As is expected for Silent Hill and survival horror in general, field armaments, from splintered two-by-fours to hammers to the rarer low-caliber firearms and their accompanying ammunition are scattered about the surroundings in limited quantity. These weapons, precariously positioned, deteriorate in effectiveness rather rapidly, ultimately disintegrating entirely, causing you to perhaps flee from rabid enemies mid-fight to acquire a replacement. The “downpour” aspect of this Silent Hill installment refers to the fact that your otherworldly assailants become increasingly capable when the skies open and water falls freely, adding an element of intensified urgency to either destroying your opponent or attempting to flee. Miniscule instances of past Silent Hill panic begin to gloriously surface during these rainy sequences, but because of horrendous controls, cheesy soundtrack, frequent technical issues like freezing and blurred textures, and vapid graphics that sadly philander their 3D TV compatibility, they come off as unimaginative brush strokes instead of worthy, ingenious enhancements. Silent Hill: Downpour’s puzzles and supplementary goals also suffer from inspiration deficit, hurting for true incentive, a legitimate tie-in with Murphy’s tale, and a reason for players to press on through outward mediocrity in order to accomplish every mission.

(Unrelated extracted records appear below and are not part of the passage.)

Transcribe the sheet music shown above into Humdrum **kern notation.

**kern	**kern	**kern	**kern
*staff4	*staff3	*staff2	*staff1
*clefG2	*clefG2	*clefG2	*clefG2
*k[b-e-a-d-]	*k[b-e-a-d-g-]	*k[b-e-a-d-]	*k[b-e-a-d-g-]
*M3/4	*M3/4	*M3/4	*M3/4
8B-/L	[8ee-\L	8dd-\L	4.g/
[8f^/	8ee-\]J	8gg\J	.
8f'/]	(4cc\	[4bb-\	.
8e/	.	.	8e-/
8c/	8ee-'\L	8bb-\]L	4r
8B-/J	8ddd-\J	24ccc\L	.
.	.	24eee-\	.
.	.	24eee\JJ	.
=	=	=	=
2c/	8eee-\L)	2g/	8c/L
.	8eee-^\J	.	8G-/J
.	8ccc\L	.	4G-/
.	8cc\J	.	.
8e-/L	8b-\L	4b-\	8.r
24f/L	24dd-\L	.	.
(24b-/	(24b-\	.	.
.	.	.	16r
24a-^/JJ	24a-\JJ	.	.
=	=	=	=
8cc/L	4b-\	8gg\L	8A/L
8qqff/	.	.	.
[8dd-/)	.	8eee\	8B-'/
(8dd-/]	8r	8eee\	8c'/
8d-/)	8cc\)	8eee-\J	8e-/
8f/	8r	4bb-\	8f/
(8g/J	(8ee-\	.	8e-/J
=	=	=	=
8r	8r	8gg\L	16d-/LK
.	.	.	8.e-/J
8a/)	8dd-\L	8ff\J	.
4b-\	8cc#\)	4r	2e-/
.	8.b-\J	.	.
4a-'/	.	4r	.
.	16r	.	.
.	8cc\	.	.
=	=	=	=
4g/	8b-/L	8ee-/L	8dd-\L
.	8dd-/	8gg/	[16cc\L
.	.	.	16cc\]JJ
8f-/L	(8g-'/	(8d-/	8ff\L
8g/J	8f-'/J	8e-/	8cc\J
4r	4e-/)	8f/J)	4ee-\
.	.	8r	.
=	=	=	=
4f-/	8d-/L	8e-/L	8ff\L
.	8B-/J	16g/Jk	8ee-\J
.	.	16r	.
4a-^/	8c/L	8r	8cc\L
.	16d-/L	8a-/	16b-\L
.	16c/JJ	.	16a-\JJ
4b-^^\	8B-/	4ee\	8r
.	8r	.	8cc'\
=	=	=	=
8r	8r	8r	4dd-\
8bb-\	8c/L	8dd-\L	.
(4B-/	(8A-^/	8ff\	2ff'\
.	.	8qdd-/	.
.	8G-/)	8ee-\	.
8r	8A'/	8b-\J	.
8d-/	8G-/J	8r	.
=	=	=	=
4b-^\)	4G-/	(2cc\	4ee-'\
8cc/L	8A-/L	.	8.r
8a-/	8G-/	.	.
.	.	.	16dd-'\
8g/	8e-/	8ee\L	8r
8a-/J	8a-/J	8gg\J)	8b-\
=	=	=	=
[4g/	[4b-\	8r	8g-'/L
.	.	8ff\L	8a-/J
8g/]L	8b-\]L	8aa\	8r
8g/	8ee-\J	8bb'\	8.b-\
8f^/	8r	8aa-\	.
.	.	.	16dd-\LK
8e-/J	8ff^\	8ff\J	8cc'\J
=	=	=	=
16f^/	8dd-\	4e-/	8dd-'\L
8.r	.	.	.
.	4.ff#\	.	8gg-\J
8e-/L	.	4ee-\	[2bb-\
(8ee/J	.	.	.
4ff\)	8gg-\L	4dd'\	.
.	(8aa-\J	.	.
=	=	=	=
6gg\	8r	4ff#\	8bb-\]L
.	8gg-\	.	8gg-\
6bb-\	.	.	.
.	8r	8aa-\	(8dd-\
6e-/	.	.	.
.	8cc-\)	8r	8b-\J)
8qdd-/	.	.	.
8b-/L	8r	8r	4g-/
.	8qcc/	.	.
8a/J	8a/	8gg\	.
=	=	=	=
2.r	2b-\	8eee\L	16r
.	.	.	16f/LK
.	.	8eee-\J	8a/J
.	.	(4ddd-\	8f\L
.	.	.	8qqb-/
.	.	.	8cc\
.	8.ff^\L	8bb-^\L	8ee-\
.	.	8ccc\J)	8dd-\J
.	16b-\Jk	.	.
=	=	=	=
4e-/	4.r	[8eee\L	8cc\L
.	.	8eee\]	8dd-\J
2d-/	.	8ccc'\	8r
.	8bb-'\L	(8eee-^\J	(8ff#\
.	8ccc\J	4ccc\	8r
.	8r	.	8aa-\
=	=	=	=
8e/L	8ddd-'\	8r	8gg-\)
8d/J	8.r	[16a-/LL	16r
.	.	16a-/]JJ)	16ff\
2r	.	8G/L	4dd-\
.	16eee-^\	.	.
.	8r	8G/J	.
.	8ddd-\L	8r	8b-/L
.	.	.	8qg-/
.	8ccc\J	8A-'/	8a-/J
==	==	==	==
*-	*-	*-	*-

Bizarrely, the sole redeeming quality of Silent Hill: Downpour is that it’s inferior enough to warrant an Old Yeller-style conclusion to the series. With an agile pull of a loaded rifle’s trigger, this diseased dog can be put out of its misery so that none are left exposed to such atrocious sights again. Yet this is the legendary Konami, and thus some hope still remains, as is evident by the traces of slight innovation floating throughout the game’s stormiest passages. If only Team Silent would be called upon to reform, ousting inexperienced assemblages like Vatra Games and diligently working to restore faith in a product that so many held in high esteem, the heretofore prodigious Resident Evil killer might rise from its presumptively bottomless grave to unnerve the masses once more.